■ Passage présenté
Charlotte Forns

Crédit photo: Johanne Gauthier
16 ans
Charlotte, originaire du Québec, soeur de Juliette, est une adolescente qui est présentement en voyage avec ses parents, ses 6 frères et soeurs, et son chien. Cette famille navigue depuis plus de 7 ans à bord de leur voilier, a fait diverses traversées en mer, et a découvert une bonne partie de notre monde.
À propos
Je suis présentement en voyage sur le voilier Pinocchio depuis 7 ans et pour encore 9 à 12 mois. Pinocchio est un voilier Galapagos ketch de 43 pieds. Je voyage avec mes parents et j'ai 6 frères et sœurs, ainsi qu'une chienne Labrador de 9 ans. L'idée de ce voyage vient de mes parents, principalement de mon père. C'est en 2013 qu'ils ont acheté Pinocchio, 3 ans avant le départ en 2016.
La question "aimes-tu voyager?" est plutôt complexe à répondre. Parfois oui, parfois non. Les côtés que j'aime moins sont: le manque de vie sociale, la difficulté à faire mes travaux scolaires sans professeur, l'indisponibilité de certains éléments dans certains pays (types de nourriture, types de vêtements, etc.), la déconnexion d'internet pendant de longues périodes, le manque d'intimité dans le bateau, l'inconfort, etc. Je ne peux pas vraiment dire pourquoi j'aime voyager. C'est simplement rendu mon mode de vie depuis que j'ai 9 ans.
Si c'était juste de moi, je voyagerais en vélo ou en avion. C'est un tout autre type de voyage puisque je n'ai pas ma "maison" partout où je vais, mais pour un voyage de courte durée, je voyagerais de cette manière. Pour un voyage à long terme, le voilier reste toutefois haut dans ma liste puisque c’est plus reposant de toujours avoir sa maison avec soi.
Je n'ai pas vraiment d'esprit critique par rapport aux 20 pays où nous avons fait escale. Mais, si j'avais le choix, je retournerais peut-être aux Açores, parce que j'aime l'environnement, le climat, les gens et la nourriture de là-bas. Je retournerais aussi dans les fjords de la Colombie-Britannique, du Chili et de l'Alaska, pour les randonnées en montagne et les forêts luxuriantes. Et aux Marquises, en Polynésie Française, pour les fruits. Particulièrement les pamplemousses géants.

Images rendues avec leur texte source
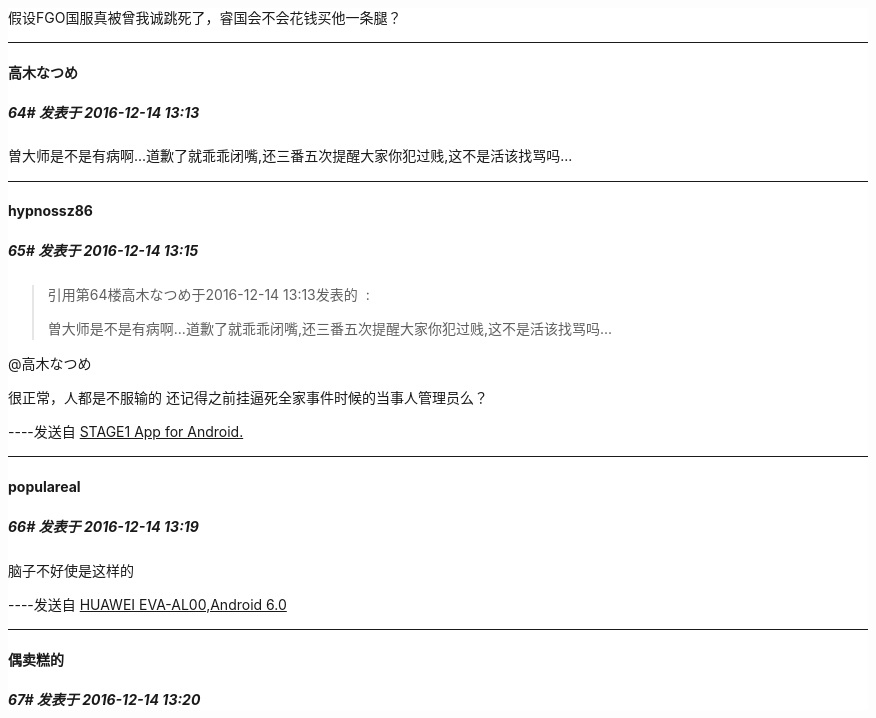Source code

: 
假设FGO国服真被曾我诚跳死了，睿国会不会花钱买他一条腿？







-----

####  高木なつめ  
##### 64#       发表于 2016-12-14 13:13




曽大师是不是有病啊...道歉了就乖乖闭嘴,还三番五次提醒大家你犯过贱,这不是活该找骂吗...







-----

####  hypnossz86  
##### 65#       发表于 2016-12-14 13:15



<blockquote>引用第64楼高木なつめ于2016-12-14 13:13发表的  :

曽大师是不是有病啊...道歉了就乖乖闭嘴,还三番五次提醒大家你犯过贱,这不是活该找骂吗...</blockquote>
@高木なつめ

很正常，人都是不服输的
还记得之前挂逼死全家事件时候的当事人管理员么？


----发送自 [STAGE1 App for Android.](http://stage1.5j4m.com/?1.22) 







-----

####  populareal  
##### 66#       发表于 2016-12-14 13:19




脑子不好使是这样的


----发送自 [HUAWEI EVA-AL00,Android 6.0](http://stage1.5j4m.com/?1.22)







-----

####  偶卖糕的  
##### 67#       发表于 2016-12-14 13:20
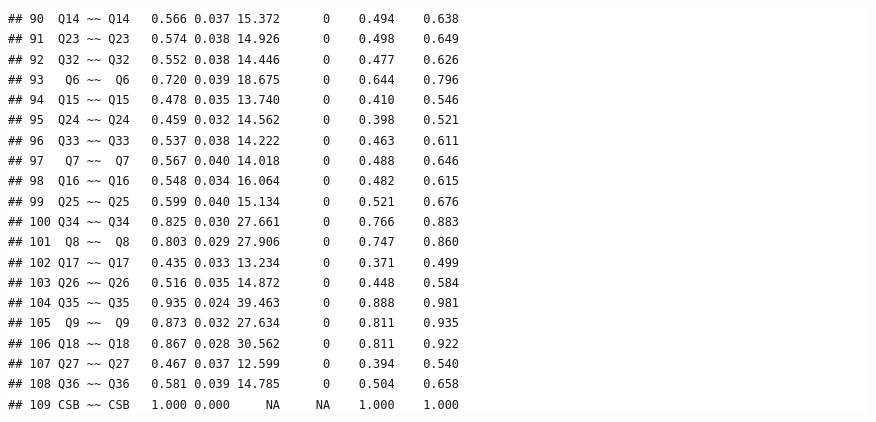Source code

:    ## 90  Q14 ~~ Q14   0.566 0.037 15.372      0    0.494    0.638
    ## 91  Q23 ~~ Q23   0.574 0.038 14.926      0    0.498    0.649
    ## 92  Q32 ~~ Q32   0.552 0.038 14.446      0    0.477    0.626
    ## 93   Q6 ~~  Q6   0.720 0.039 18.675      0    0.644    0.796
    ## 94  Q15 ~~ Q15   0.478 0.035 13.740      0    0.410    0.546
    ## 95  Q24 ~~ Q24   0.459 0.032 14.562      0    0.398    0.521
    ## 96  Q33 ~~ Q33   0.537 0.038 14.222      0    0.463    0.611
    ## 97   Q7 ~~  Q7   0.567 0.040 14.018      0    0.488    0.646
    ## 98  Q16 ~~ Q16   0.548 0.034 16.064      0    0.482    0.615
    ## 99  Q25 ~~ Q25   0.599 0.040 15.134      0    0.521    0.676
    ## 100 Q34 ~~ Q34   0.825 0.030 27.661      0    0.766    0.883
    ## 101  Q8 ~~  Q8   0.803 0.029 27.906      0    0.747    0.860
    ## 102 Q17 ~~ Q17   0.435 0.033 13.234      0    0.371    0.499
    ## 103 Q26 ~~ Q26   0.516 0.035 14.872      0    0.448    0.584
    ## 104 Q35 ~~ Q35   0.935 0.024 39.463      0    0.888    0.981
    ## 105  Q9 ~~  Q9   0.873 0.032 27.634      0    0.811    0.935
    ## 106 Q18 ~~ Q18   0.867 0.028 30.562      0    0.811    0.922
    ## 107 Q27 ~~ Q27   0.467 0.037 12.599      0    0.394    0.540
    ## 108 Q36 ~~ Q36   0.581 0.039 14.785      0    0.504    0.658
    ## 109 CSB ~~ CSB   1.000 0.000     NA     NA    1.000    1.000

■ Consigne 1
Comment traduire en anglais cette phrase du texte sur Charlotte Forns : « C'est en 2013 qu'ils ont acheté Pinocchio, 3 ans avant le départ en 2016. » ?
■ Consigne 2
Pouvez-vous reproduire à l'identique le passage du texte sur Charlotte Forns qui va de « Je n'ai pas vraiment » jusqu'à « les pamplemousses géants. » inclus ?

■ Réponse attendue 1
It was in 2013 that they bought Pinocchio, 3 years before the departure in 2016.

■ Réponse attendue 2
Je n'ai pas vraiment d'esprit critique par rapport aux 20 pays où nous avons fait escale. Mais, si j'avais le choix, je retournerais peut-être aux Açores, parce que j'aime l'environnement, le climat, les gens et la nourriture de là-bas. Je retournerais aussi dans les fjords de la Colombie-Britannique, du Chili et de l'Alaska, pour les randonnées en montagne et les forêts luxuriantes. Et aux Marquises, en Polynésie Française, pour les fruits. Particulièrement les pamplemousses géants.